Angelegenheit der vier Wehrtürme nicht geklärt

Kreisrat hat auch andere Beschlüsse verschoben

Freitag, 31. Juli 2015

Kronstadt – Da die ordentliche Sitzung des Kronstädter Kreisrates für Mittwoch, dem 29. Juli, einberufen worden war, der zugleich auch Tag der Hymne ist, wurde die Zusammenkunft mit dem Ertönen der Staatshymne eingeleitet. Da es seit Jahren unterschiedliche Meinungen bezüglich des Ursprungs der rumänischen Hymne gibt, führte einleitend zu der Tagesordnung der Historiker und orthodoxe Pfarrer Dr.
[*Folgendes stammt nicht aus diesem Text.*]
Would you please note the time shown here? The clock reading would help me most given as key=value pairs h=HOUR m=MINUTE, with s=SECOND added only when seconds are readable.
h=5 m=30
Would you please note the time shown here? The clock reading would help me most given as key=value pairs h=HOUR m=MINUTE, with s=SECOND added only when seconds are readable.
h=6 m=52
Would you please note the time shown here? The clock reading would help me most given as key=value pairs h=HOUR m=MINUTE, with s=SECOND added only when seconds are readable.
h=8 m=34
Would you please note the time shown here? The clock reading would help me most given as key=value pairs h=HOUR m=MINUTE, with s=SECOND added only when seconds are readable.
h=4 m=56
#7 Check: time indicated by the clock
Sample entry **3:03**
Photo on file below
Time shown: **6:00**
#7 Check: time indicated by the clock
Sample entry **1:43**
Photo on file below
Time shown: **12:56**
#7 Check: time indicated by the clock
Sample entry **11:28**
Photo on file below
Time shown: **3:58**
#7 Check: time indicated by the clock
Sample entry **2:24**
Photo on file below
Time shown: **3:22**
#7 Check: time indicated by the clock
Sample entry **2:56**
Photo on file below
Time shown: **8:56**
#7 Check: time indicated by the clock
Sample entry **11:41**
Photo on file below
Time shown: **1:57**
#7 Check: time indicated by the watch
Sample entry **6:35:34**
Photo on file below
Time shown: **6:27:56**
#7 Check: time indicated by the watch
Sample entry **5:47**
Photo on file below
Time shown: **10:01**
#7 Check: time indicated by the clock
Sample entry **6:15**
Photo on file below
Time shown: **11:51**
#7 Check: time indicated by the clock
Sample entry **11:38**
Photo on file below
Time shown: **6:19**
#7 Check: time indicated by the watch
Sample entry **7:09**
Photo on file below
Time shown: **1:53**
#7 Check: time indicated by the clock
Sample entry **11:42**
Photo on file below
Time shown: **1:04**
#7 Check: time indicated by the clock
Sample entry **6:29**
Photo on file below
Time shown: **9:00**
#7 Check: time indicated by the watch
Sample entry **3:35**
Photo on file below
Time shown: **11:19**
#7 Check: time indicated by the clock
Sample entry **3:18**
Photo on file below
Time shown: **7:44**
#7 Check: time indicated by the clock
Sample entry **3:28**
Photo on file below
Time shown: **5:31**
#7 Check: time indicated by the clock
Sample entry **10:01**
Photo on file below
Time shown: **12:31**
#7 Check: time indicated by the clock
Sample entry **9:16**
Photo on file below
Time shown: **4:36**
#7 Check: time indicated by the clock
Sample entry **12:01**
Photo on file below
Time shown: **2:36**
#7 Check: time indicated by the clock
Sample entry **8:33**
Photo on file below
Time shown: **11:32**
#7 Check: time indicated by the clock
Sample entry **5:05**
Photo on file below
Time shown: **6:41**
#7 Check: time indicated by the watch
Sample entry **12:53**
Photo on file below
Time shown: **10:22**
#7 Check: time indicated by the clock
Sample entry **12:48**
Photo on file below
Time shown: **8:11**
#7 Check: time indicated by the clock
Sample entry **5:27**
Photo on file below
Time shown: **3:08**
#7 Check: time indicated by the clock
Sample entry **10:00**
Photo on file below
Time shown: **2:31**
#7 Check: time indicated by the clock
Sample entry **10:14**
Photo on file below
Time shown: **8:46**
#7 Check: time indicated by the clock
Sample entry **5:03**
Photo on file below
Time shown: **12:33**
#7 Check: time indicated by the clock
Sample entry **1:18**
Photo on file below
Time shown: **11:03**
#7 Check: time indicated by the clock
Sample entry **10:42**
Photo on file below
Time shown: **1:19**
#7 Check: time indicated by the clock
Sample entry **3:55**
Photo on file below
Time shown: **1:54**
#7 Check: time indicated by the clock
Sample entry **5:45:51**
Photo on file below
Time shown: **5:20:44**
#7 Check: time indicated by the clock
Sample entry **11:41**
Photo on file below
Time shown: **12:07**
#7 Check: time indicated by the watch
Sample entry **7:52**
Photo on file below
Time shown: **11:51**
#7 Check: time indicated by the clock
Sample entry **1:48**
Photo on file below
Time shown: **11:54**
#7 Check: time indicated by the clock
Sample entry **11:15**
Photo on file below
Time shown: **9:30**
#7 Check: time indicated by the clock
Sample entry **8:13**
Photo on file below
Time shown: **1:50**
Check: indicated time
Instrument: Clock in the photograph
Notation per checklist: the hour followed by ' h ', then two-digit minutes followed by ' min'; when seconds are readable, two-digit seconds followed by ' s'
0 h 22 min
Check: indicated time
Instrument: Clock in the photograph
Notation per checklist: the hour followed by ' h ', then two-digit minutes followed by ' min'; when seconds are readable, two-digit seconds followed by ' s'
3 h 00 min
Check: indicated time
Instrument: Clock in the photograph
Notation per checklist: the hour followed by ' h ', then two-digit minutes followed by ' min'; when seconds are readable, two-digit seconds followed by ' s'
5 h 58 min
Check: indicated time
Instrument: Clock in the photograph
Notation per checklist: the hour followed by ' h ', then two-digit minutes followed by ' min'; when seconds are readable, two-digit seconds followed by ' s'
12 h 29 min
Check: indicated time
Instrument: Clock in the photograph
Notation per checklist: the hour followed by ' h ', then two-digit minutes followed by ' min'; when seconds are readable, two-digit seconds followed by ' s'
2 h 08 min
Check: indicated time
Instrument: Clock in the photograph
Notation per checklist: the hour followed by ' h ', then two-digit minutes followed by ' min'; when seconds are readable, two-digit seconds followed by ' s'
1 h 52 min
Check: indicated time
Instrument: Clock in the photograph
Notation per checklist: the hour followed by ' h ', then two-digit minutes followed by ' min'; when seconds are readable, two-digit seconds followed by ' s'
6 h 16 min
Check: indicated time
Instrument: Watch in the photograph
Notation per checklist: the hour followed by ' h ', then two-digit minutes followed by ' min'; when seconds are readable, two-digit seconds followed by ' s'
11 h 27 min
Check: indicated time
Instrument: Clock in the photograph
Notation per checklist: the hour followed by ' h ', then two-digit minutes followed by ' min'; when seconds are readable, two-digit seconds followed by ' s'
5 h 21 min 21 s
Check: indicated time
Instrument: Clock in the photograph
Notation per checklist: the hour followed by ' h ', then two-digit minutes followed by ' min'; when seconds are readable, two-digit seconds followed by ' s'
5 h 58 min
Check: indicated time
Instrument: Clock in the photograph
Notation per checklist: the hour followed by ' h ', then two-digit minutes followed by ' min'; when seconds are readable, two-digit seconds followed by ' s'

Vasile Oltean, Mitglied des Kreisrats, in deren Entstehungsgeschichte ein. Laut Forschungsergebnissen ist sowohl der Text als auch die Melodie das Werk Kronstädter Autoren: Andrei Mureşianu verfasste den Text, George Ucenescu die Melodie, und nicht Anton Pann wie viele behaupten. Auch wurde diese erstmalig in Kronstadt/Braşov und nicht in Râmnicu Vâlcea gesungen, behauptet Dr. Olteanu.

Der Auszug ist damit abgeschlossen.